Task to carry out:
In the records below, find the line containing "- **Cognitive plausibility**: Human" and restate it and all lines after it exactly, through the last line.

Material for this task:
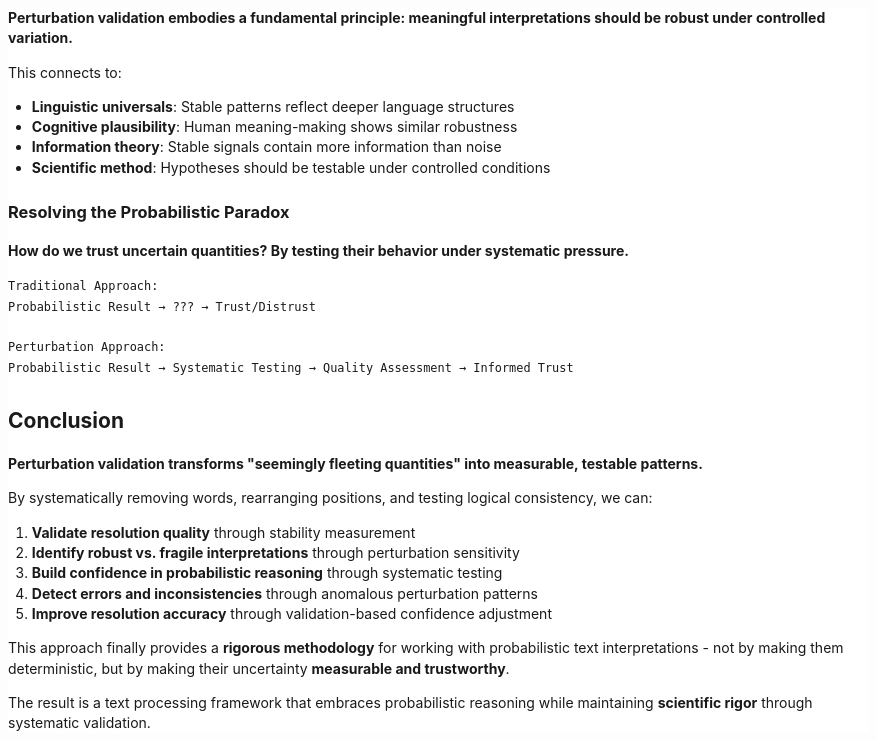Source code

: **Perturbation validation embodies a fundamental principle: meaningful interpretations should be robust under controlled variation.**

This connects to:
- **Linguistic universals**: Stable patterns reflect deeper language structures
- **Cognitive plausibility**: Human meaning-making shows similar robustness
- **Information theory**: Stable signals contain more information than noise
- **Scientific method**: Hypotheses should be testable under controlled conditions

### Resolving the Probabilistic Paradox

**How do we trust uncertain quantities? By testing their behavior under systematic pressure.**

```
Traditional Approach:
Probabilistic Result → ??? → Trust/Distrust

Perturbation Approach: 
Probabilistic Result → Systematic Testing → Quality Assessment → Informed Trust
```

## Conclusion

**Perturbation validation transforms "seemingly fleeting quantities" into measurable, testable patterns.**

By systematically removing words, rearranging positions, and testing logical consistency, we can:

1. **Validate resolution quality** through stability measurement
2. **Identify robust vs. fragile interpretations** through perturbation sensitivity  
3. **Build confidence in probabilistic reasoning** through systematic testing
4. **Detect errors and inconsistencies** through anomalous perturbation patterns
5. **Improve resolution accuracy** through validation-based confidence adjustment

This approach finally provides a **rigorous methodology** for working with probabilistic text interpretations - not by making them deterministic, but by making their uncertainty **measurable and trustworthy**.

The result is a text processing framework that embraces probabilistic reasoning while maintaining **scientific rigor** through systematic validation.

Result below:
- **Cognitive plausibility**: Human meaning-making shows similar robustness
- **Information theory**: Stable signals contain more information than noise
- **Scientific method**: Hypotheses should be testable under controlled conditions

### Resolving the Probabilistic Paradox

**How do we trust uncertain quantities? By testing their behavior under systematic pressure.**

```
Traditional Approach:
Probabilistic Result → ??? → Trust/Distrust

Perturbation Approach: 
Probabilistic Result → Systematic Testing → Quality Assessment → Informed Trust
```

## Conclusion

**Perturbation validation transforms "seemingly fleeting quantities" into measurable, testable patterns.**

By systematically removing words, rearranging positions, and testing logical consistency, we can:

1. **Validate resolution quality** through stability measurement
2. **Identify robust vs. fragile interpretations** through perturbation sensitivity  
3. **Build confidence in probabilistic reasoning** through systematic testing
4. **Detect errors and inconsistencies** through anomalous perturbation patterns
5. **Improve resolution accuracy** through validation-based confidence adjustment

This approach finally provides a **rigorous methodology** for working with probabilistic text interpretations - not by making them deterministic, but by making their uncertainty **measurable and trustworthy**.

The result is a text processing framework that embraces probabilistic reasoning while maintaining **scientific rigor** through systematic validation.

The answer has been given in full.